> ЦИТИРУЕМЫЙ ОТРЫВОК:
•••••
Ссыльное население смотрело на меня, как на лицо официальное, а на перепись – как на одну из тех формальных процедур, которые здесь так часты и обыкновенно ни к чему не ведут. Впрочем, то обстоятельство, что я не здешний, не сахалинский чиновник, возбуждало в ссыльных некоторое любопытство. Меня спрашивали:

– Зачем это вы всех нас записываете?

И тут начинались разные предположения. Одни говорили, что, вероятно, высшее начальство хочет распределить пособие между ссыльными, другие – что, должно быть, уж решили наконец переселять всех на материк, – а здесь упорно и крепко держится убеждение, что рано или поздно каторга с поселениями будет переведена на материк, – третьи, прикидываясь скептиками, говорили, что они не ждут уже ничего хорошего, так как от них сам бог отказался, и это для того, чтобы вызвать с моей стороны возражение. А из сеней или с печки, как бы в насмешку над всеми этими надеждами и догадками, доносился голос, в котором слышались усталость, скука и досада на беспокойство:

– И всё они пишут, и всё они пишут, и всё они пишут, царица небесная!

Голодать и вообще терпеть какие-либо лишения во время моих разъездов по Сахалину мне не приходилось. Я читал, будто агроном Мицуль,[111] исследуя остров, терпел сильную нужду и даже вынужден был съесть свою собаку. Но с тех пор обстоятельства значительно изменились. Теперешний агроном ездит по отличным дорогам; даже в самых бедных селениях есть надзирательские, или так называемые станки, где всегда можно найти теплое помещение, самовар и постель. Исследователи, когда отправляются в глубь острова, в тайгу, то берут с собой американские консервы, красное вино, тарелки, вилки, подушки и всё, что только можно взвалить на плечи каторжным, заменяющим на Сахалине вьючных животных. Случается и теперь, что люди питаются гнилушками с солью и даже поедают друг друга, но это относится не к туристам и не к чиновникам.

В следующих главах я буду описывать посты и селения и попутно знакомить читателя с каторжными работами и тюрьмами, поскольку я сам успел познакомиться с ними в короткое время. На Сахалине каторжные работы разнообразны в высшей степени; они не специализировались на золоте или угле, а обнимают весь обиход сахалинской жизни и разбросаны по всем населенным местам острова. Корчевка леса, постройки, осушка болот, рыбные ловли, сенокос, нагрузка пароходов – всё это виды каторжных работ, которые по необходимости до такой степени слились с жизнью колонии, что выделять их и говорить о них как о чем-то самостоятельно существующем на острове можно разве только при известном рутинном взгляде на дело, который на каторге ищет прежде всего рудников и заводских работ.

Я начну с Александровской долины, с селений, расположенных на реке Дуйке. На Северном Сахалине эта долина была первая избрана для поселений не потому, что она лучше всех исследована или отвечает целям колонизации, а просто случайно, благодаря тому обстоятельству, что она была ближайшей к Дуэ, где впервые возникла каторга.
•••••
> ЗАДАНИЯ:
1 – Кто, согласно отрывку о Сахалине, во время исследования острова был вынужден съесть свою собаку?
2 – Определите, соответствуют ли отрывку о Сахалине следующие утверждения: (a) ссыльные считали перепись формальной процедурой; (b) Александровскую долину выбрали для поселений потому, что она была лучше всех исследована; (c) каторжные работы на Сахалине специализировались на золоте и угле. Для каждого ответьте «да» или «нет» и приведите решающие слова отрывка.
3 – Подхватите отрывок о Сахалине и продолжите его, начав сразу после последнего приведенного предложения.
Приведенный далее материал здесь никак не используется.
•••••
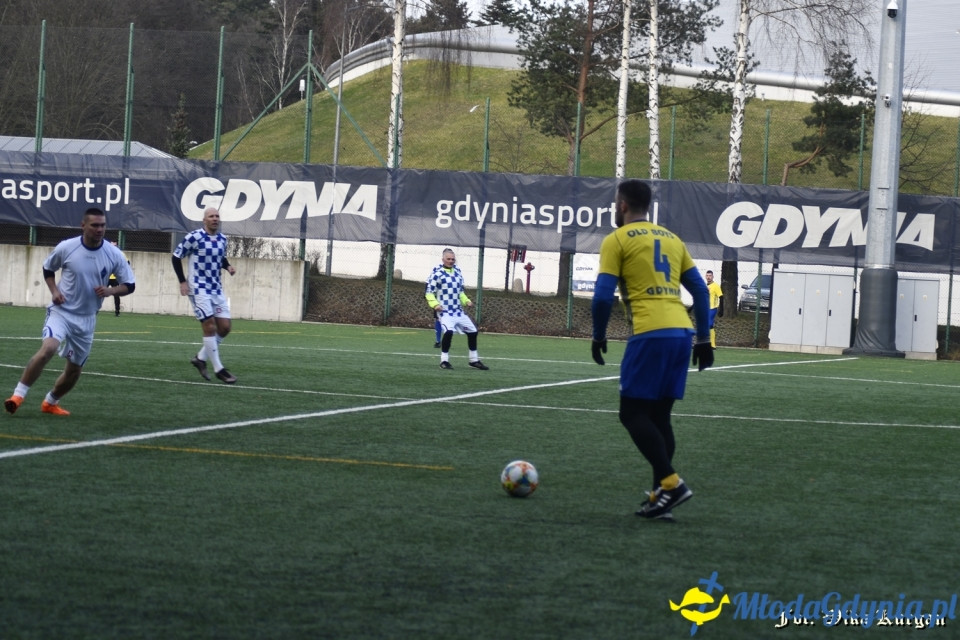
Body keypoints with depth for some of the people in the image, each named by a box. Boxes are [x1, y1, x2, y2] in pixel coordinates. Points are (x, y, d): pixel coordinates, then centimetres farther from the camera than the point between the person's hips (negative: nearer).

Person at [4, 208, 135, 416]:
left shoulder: (114, 255, -7)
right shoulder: (66, 248, -10)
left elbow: (129, 285, 1)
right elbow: (48, 268, 9)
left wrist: (110, 290, -18)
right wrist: (54, 290, -7)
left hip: (86, 319, 3)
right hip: (61, 310, -3)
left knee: (74, 369, 11)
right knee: (48, 348, -29)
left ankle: (50, 402, 36)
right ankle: (18, 395, -23)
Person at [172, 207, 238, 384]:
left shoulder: (222, 239, 6)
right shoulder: (194, 237, -13)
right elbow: (176, 257, -5)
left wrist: (228, 266, 2)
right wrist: (182, 282, -10)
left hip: (217, 288, 7)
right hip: (199, 288, -7)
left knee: (224, 327, 3)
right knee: (210, 326, -11)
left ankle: (201, 358, 21)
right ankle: (218, 369, -4)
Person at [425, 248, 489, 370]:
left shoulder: (457, 271, 12)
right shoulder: (437, 272, -8)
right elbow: (429, 291, -7)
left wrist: (466, 301, 6)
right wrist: (434, 304, -22)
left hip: (458, 310, 7)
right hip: (444, 310, -7)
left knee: (472, 331, 10)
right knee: (449, 331, -28)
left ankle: (474, 360, 26)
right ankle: (444, 360, -13)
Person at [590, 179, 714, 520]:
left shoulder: (617, 240, 3)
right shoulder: (672, 239, 21)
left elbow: (603, 296, -4)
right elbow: (700, 291, 17)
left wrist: (599, 337, 9)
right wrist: (704, 339, 19)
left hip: (650, 334, -7)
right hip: (682, 331, 7)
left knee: (633, 413, 0)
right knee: (658, 415, 13)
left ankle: (671, 483, -13)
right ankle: (660, 498, 9)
•••••
> ОТВЕТЫ:
1 – Агроном Мицуль.

2 –
(a) Да: «а на перепись – как на одну из тех формальных процедур, которые здесь так часты и обыкновенно ни к чему не ведут».
(b) Нет: «не потому, что она лучше всех исследована или отвечает целям колонизации, а просто случайно».
(c) Нет: «они не специализировались на золоте или угле».

3 –
IV

Река Дуйка. – Александровская долина. – Слободка Александровка. – Бродяга Красивый. – Александровский пост. – Его прошлое. – Юрты. – Сахалинский Париж.

Река Дуйка, или, как ее иначе называют, Александровка, в 1881 г., когда ее исследовал зоолог Поляков,[112] в своем нижнем течении[113] имела до десяти саженей в ширину, на берега ее были намыты громадные кучи деревьев, обрушившихся в воду, низина во многих местах была покрыта старым лесом из пихты, лиственницы, ольхи и лесной ивы, и кругом стояло непроходимое топкое болото. В настоящее же время эта река имеет вид длинной узкой лужи. Шириной, совершенно голыми берегами и своим слабым течением она напоминает московскую Канаву.

Надо прочесть у Полякова[114] описание Александровской долины и взглянуть на нее теперь, хотя мельком, чтобы понять, какая масса тяжкого, воистину каторжного труда уже потрачена на культуру этого места. «С высоты соседних гор, – пишет Поляков, – Александровская долина кажется спертою, глухою и лесистою… огромный хвойный лес покрывает значительные пространства на дне ее». Он описывает болота, непроходимые трясины, отвратительную почву и леса, где, «кроме громадных, стоящих на корню деревьев, почва нередко усеяна огромными полусгнившими стволами, свалившимися от старости или от бурь; между стволами у корней деревьев торчат часто кочки, заросшие мхом, рядом с ними ямы и рытвины». Теперь же на месте тайги, трясин и рытвин стоит целый город, проложены дороги, зеленеют луга, ржаные поля и огороды, и слышатся уже жалобы на недостаток лесов. К этой массе труда и борьбы, когда в трясине работали по пояс в воде, прибавить морозы, холодные дожди, тоску по родине, обиды, розги и – в воображении встанут страшные фигуры. И недаром один сахалинский чиновник, добряк,[115] всякий раз, когда мы вдвоем ехали куда-нибудь, читал мне некрасовскую «Железную дорогу».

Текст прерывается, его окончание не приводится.